===== Input data =====

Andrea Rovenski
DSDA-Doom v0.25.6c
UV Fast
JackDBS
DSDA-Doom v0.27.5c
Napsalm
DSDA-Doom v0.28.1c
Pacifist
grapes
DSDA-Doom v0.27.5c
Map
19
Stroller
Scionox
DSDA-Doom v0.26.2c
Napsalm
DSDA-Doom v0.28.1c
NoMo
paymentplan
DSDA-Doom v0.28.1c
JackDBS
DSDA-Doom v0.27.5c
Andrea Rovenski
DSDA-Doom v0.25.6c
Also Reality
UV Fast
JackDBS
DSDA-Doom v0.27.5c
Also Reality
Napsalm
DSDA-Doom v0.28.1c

=====

> What to work on
Please return every entry exactly as it appears.

> Expected answer
Andrea Rovenski
DSDA-Doom v0.25.6c
UV Fast
JackDBS
DSDA-Doom v0.27.5c
Napsalm
DSDA-Doom v0.28.1c
Pacifist
grapes
DSDA-Doom v0.27.5c
Map
19
Stroller
Scionox
DSDA-Doom v0.26.2c
Napsalm
DSDA-Doom v0.28.1c
NoMo
paymentplan
DSDA-Doom v0.28.1c
JackDBS
DSDA-Doom v0.27.5c
Andrea Rovenski
DSDA-Doom v0.25.6c
Also Reality
UV Fast
JackDBS
DSDA-Doom v0.27.5c
Also Reality
Napsalm
DSDA-Doom v0.28.1c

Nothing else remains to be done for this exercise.